• WORK TO BE COMPLETED
From the kayak fishing text, reproduce word for word the passage that begins at the words "What’s in your" and ends after the words "the tank well.".
*** DOCUMENT SECTION Section Begins ***
I’d like to see some ACA, BCU, and/or Red Cross courses that focus on kayak fishing.

Personally, I’m planning to get a BCU guide certificate, and I’d like to find a swift water rescue “light” course. I think that if you’re going to hang your shingle out that says you can guide folk, those should be basic prerequisites. Yes, I know I was just complaining about keeping “gubmint” out of “our” business. But it’s my right as an “Amurican” to talk out of both sides of my neck.

Barring money or logistics, what is your dream kayak angling trip?

Ever heard of a movie called Endless Summer?

What’s in your milk crate?

I don’t like milk crates. I try to rig a with a flush deck and store my gear inside the hull. Those are some of the main reasons that I REALLY like the Hobies: a good center hatch, and the two pockets on the gunwales.

I use an internal gear trolley. Lots of small water resistant boxes strung on a line that goes around the scuppers on the inside of my hull and accessed through the indispensible hatch between my legs. Maybe a small tackle bag in the tank well.

I also really like zippered tackle binders called “worm wallets”. You can stuff a ton of small tackle and hardware into them while maintaining some semblance of order.  You have to empty them out after EVERY trip though, as they are not water-tight and will quickly turn whatever tackle you leave in them into a ball of rust. DAMHIK. Bottom line is that I carry waaaay too much shit. Especially if I don’t make the pit stop after coffee.

Tell us about your best day on the water.

My favorite trip of all time was not on a kayak. It was on a party barge.  A co-worker at a plant I worked in outside of New Orleans invited me to fish with him in the marsh in back of Lafitte.  When I got to the dock, the only boat in the neighborhood was a 35’ pontoon boat that no self respecting fisherman would set foot on.  Where I grew up, a party barge was a mobile hazard to navigation that old people used in order to make skiing miserable (pre-wake board era).  At that time, (circa later 80’s), all proper inshore marsh fishing was to be performed in a 12’ to 20’ skiff or light center console (as long as it doesn’t draft more than 18”).

I fished in a pirogue and a canoe.

The house was more than a hour away and the bank didn’t look terribly promising, so, to be polite, I asked permission, and Blaise Forsythe Sr. invited me aboard. I walked on.

Hmmf.

That was the first difference I noted from a “real” fishing boat; you walk onto a party barge instead of having to step lively onto the center of the boat so it doesn’t list. I laid my gear on one side of the conversation pit and plopped down on the other.

Weird.

Blaise asked me to sit down on a bench back by him (still have to balance the boat) and he put the burbling 200hp Merc in gear. We eased away from the dock, and then lit out like a scalded cat down the narrow canal. I had no idea a party barge could move faster than allowed in a “no wake” zone. You could not possibly carry on a proper game of bridge at this speed.

My eyes were watering.

We ran a few miles, stopped at a cross canal, and pulled up onto a flat. I walked up to the bow (front end of the conversation pit), started casting, and caught a couple of decent, just barely legal trout right off the bat. Guess it wasn’t going to be such a bad day after all.  After the first two, the bite slowed but remained steady.  Then I smelled bacon cooking.

Hmmph.
*** DOCUMENT SECTION Section Ends ***
*** PROVIDED MATERIAL Section Begins ***
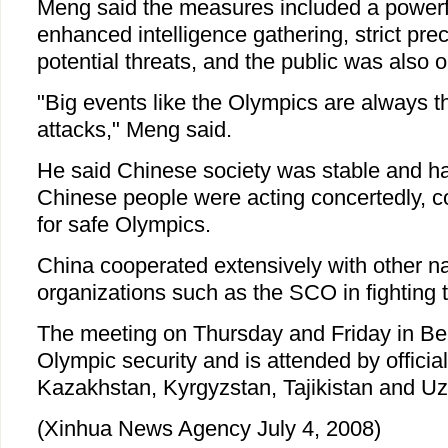
Meng said the measures included a powerful
enhanced intelligence gathering, strict pre
potential threats, and the public was also o
"Big events like the Olympics are always the
attacks," Meng said.
He said Chinese society was stable and h
Chinese people were acting concertedly, co
for safe Olympics.
China cooperated extensively with other na
organizations such as the SCO in fighting 
The meeting on Thursday and Friday in Bei
Olympic security and is attended by officia
Kazakhstan, Kyrgyzstan, Tajikistan and Uz
(Xinhua News Agency July 4, 2008)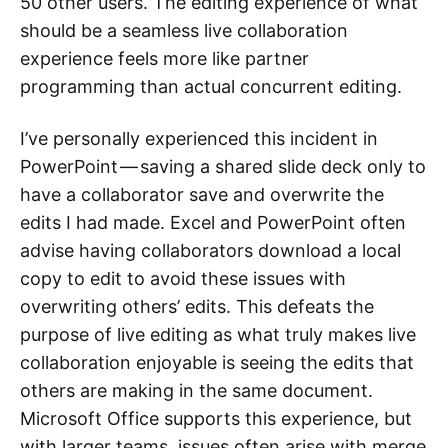
50 other users. The editing experience of what
should be a seamless live collaboration
experience feels more like partner
programming than actual concurrent editing.
I’ve personally experienced this incident in
PowerPoint — saving a shared slide deck only to
have a collaborator save and overwrite the
edits I had made. Excel and PowerPoint often
advise having collaborators download a local
copy to edit to avoid these issues with
overwriting others’ edits. This defeats the
purpose of live editing as what truly makes live
collaboration enjoyable is seeing the edits that
others are making in the same document.
Microsoft Office supports this experience, but
with larger teams, issues often arise with merge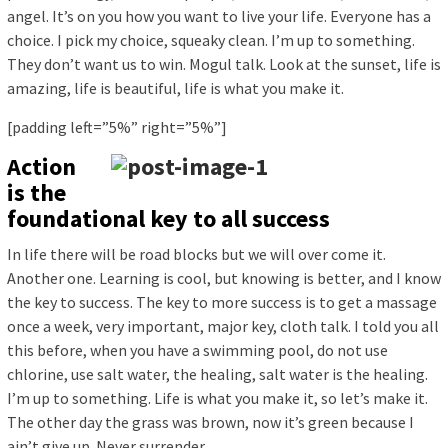
angel. It’s on you how you want to live your life. Everyone has a
choice. I pick my choice, squeaky clean. I’m up to something.
They don’t want us to win. Mogul talk. Look at the sunset, life is
amazing, life is beautiful, life is what you make it.
[padding left=”5%” right=”5%”]
Action
is the
foundational key to all success
In life there will be road blocks but we will over come it.
Another one. Learning is cool, but knowing is better, and I know
the key to success. The key to more success is to get a massage
once a week, very important, major key, cloth talk. I told you all
this before, when you have a swimming pool, do not use
chlorine, use salt water, the healing, salt water is the healing.
I’m up to something. Life is what you make it, so let’s make it.
The other day the grass was brown, now it’s green because I
ain’t give up. Never surrender.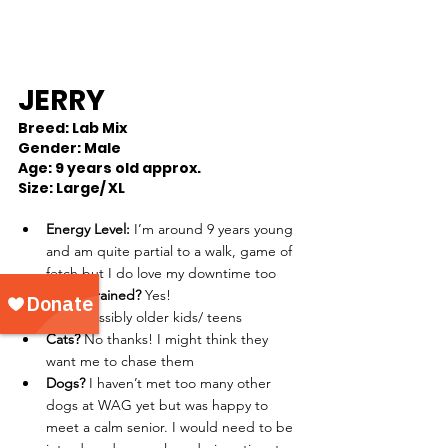
JERRY
Breed: Lab Mix
Gender: Male
Age: 9 years old approx.
Size: Large/ XL 
Energy Level:
 I’m around 9 years young 
and am quite partial to a walk, game of 
fetch but I do love my downtime too 
House trained?
 Yes!
Kids?
 Possibly older kids/ teens
Cats? 
No thanks! I might think they 
want me to chase them 
Dogs?
 I haven’t met too many other 
dogs at WAG yet but was happy to 
meet a calm senior. I would need to be 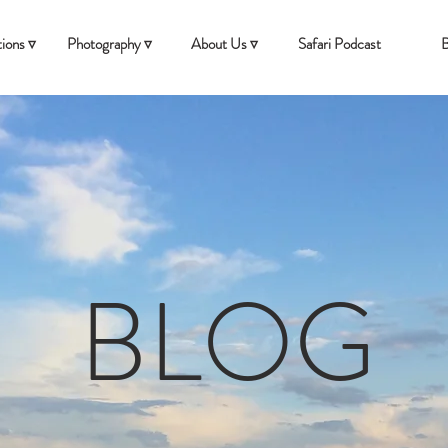
ions ▿
Photography ▿
About Us ▿
Safari Podcast
B
BLOG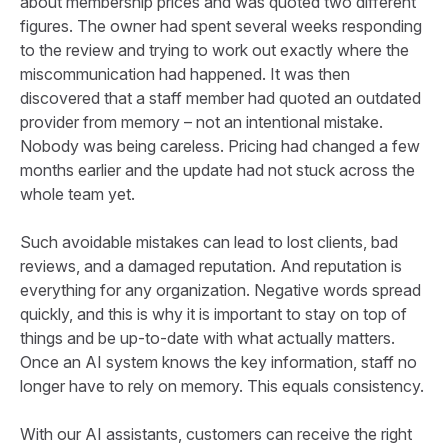
about membership prices and was quoted two different
figures. The owner had spent several weeks responding
to the review and trying to work out exactly where the
miscommunication had happened. It was then
discovered that a staff member had quoted an outdated
provider from memory – not an intentional mistake.
Nobody was being careless. Pricing had changed a few
months earlier and the update had not stuck across the
whole team yet.
Such avoidable mistakes can lead to lost clients, bad
reviews, and a damaged reputation. And reputation is
everything for any organization. Negative words spread
quickly, and this is why it is important to stay on top of
things and be up-to-date with what actually matters.
Once an AI system knows the key information, staff no
longer have to rely on memory. This equals consistency.
With our AI assistants, customers can receive the right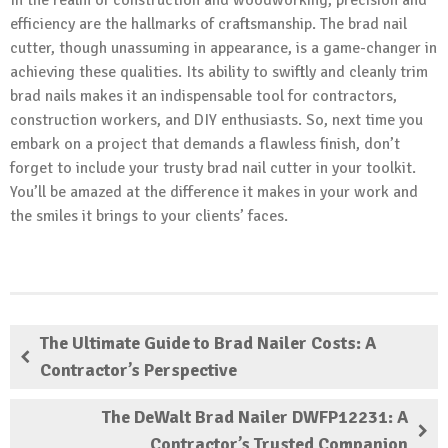
efficiency are the hallmarks of craftsmanship. The brad nail
cutter, though unassuming in appearance, is a game-changer in
achieving these qualities. Its ability to swiftly and cleanly trim
brad nails makes it an indispensable tool for contractors,
construction workers, and DIY enthusiasts. So, next time you
embark on a project that demands a flawless finish, don’t
forget to include your trusty brad nail cutter in your toolkit.
You’ll be amazed at the difference it makes in your work and
the smiles it brings to your clients’ faces.
The Ultimate Guide to Brad Nailer Costs: A
Contractor’s Perspective
The DeWalt Brad Nailer DWFP12231: A
Contractor’s Trusted Companion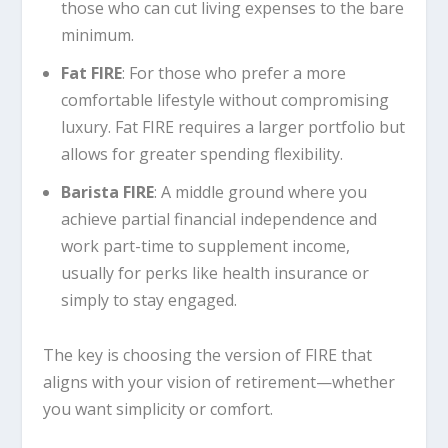
those who can cut living expenses to the bare
minimum.
Fat FIRE
: For those who prefer a more
comfortable lifestyle without compromising
luxury. Fat FIRE requires a larger portfolio but
allows for greater spending flexibility.
Barista FIRE
: A middle ground where you
achieve partial financial independence and
work part-time to supplement income,
usually for perks like health insurance or
simply to stay engaged.
The key is choosing the version of FIRE that
aligns with your vision of retirement—whether
you want simplicity or comfort.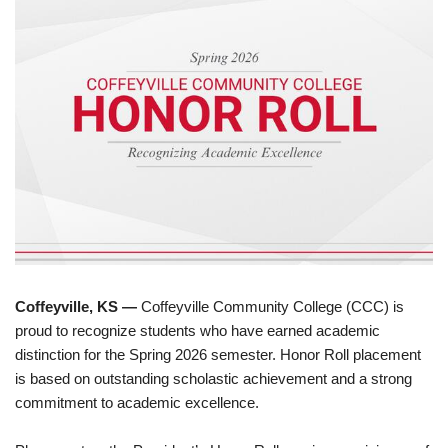
Coffeyville, KS —
Coffeyville Community College (CCC) is
proud to recognize students who have earned academic
distinction for the Spring 2026 semester. Honor Roll placement
is based on outstanding scholastic achievement and a strong
commitment to academic excellence.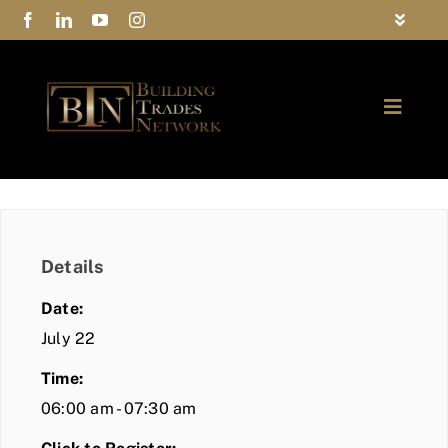
Skip
Toggle
to
Navigat
FAQs
content
Toggle
Privacy Policy
Naviga
ABOUT
Contact Us
FIND A MEMBER
Details
JOIN BTN
Date:
COMMUNITY
July 22
Time:
EVENTS
06:00 am - 07:30 am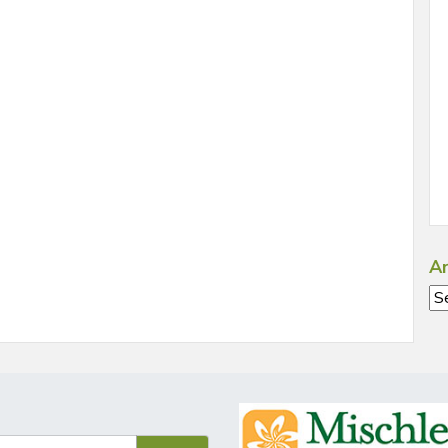
Ar
Ar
*** PROVIDED MATERIAL Section Ends ***
• TASK OUTPUT
What’s in your milk crate?

I don’t like milk crates. I try to rig a with a flush deck and store my gear inside the hull. Those are some of the main reasons that I REALLY like the Hobies: a good center hatch, and the two pockets on the gunwales.

I use an internal gear trolley. Lots of small water resistant boxes strung on a line that goes around the scuppers on the inside of my hull and accessed through the indispensible hatch between my legs. Maybe a small tackle bag in the tank well.